Movember: A Reminder That You Are Your Best Health Advocate

During November - or Movember - many men grow their facial hair to raise money and awareness for men's health. While it's fun to throw out the razor, it's important not to overlook the real message: every year, men die from cancers that would have been highly treatable if they'd been identified in time. For example: testicular cancer.

Testicular cancer is a very treatable disease with an over 95 percent survival rate - if it's caught early enough. Unfortunately, many men's health concerns are not taken seriously and their symptoms are ignored.

Testicular Cancer Is Often Missed During Physical Exams

Many men feel that something is wrong, maybe even find a lump in their testes through a self exam. They make appointments with their doctor, and, after a physical exam, are told it's nothing to worry about.

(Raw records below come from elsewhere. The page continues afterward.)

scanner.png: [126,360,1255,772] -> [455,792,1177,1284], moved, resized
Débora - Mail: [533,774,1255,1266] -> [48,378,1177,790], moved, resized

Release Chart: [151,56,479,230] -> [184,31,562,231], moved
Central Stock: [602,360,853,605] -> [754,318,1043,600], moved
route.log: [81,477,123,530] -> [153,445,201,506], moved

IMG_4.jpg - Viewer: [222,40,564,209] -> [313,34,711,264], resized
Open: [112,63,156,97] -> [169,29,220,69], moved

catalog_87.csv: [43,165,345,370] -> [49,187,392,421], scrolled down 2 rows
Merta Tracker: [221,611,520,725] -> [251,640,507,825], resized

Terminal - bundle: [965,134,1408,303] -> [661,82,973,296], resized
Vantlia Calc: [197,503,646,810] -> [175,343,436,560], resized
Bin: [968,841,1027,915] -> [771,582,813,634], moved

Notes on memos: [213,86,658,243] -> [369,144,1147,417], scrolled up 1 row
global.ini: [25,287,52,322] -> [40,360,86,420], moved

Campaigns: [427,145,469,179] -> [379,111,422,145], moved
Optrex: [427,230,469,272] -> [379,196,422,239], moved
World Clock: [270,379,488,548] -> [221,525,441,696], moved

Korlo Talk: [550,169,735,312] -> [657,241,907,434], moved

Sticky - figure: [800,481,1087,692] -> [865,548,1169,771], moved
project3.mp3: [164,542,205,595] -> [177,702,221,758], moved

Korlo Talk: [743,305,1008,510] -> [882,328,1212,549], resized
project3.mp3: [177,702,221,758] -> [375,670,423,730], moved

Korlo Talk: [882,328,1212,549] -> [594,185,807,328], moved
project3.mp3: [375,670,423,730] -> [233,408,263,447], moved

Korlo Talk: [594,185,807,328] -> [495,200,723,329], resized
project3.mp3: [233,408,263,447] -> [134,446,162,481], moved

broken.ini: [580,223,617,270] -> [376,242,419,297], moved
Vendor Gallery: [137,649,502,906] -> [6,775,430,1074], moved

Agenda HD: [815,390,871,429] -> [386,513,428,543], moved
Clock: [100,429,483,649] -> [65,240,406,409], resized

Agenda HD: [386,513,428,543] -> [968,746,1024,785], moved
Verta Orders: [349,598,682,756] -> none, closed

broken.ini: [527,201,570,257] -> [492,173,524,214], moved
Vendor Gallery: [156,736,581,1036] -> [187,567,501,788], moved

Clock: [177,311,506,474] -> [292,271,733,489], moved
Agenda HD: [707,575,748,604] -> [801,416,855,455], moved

The harsh truth is that a physical exam alone is not adequate to rule out the possibility of testicular cancer. If you are having any of the following symptoms, your doctor should be ordering further tests.

  • A painless lump on the testes
  • An "atrophic" testicle, when one is smaller than the other
  • Swelling of the testicle or scrotum, up to three times in size
  • Pain or discomfort in the testicle or scrotum
  • A feeling of heaviness or tingling in the scrotum
  • A dull ache in the groin or lower abdomen
  • Breast tenderness
  • Lower back pain
  • Chest pain
  • Shortness of breath
  • Swelling of legs

How To Know If Your Doctor Is Not Taking Your Health Seriously

We rely on our doctors to keep us healthy. When a doctors says "it's nothing, you are fine," we want to believe they are right - or we're too embarrassed to push the subject.

The truth is: Testicular cancer is easy to treat if caught early, and it should not be missed.

If you exhibit the symptoms mentioned above, your doctor should be ordering further tests. If they don't, they aren't doing their job and they are putting your health at risk. Tests shown to be key in identifying testicular cancer include:

  • Ultrasounds
  • Blood tests to check for tumor markers
  • X-rays
  • CT scans
  • MRIs
  • Other imaging tests

If your doctor is not taking your concerns seriously, or if you have felt a lump that your doctor can't find, you need to get a second opinion or demand further testing. Your health, your fertility and your life are at stake.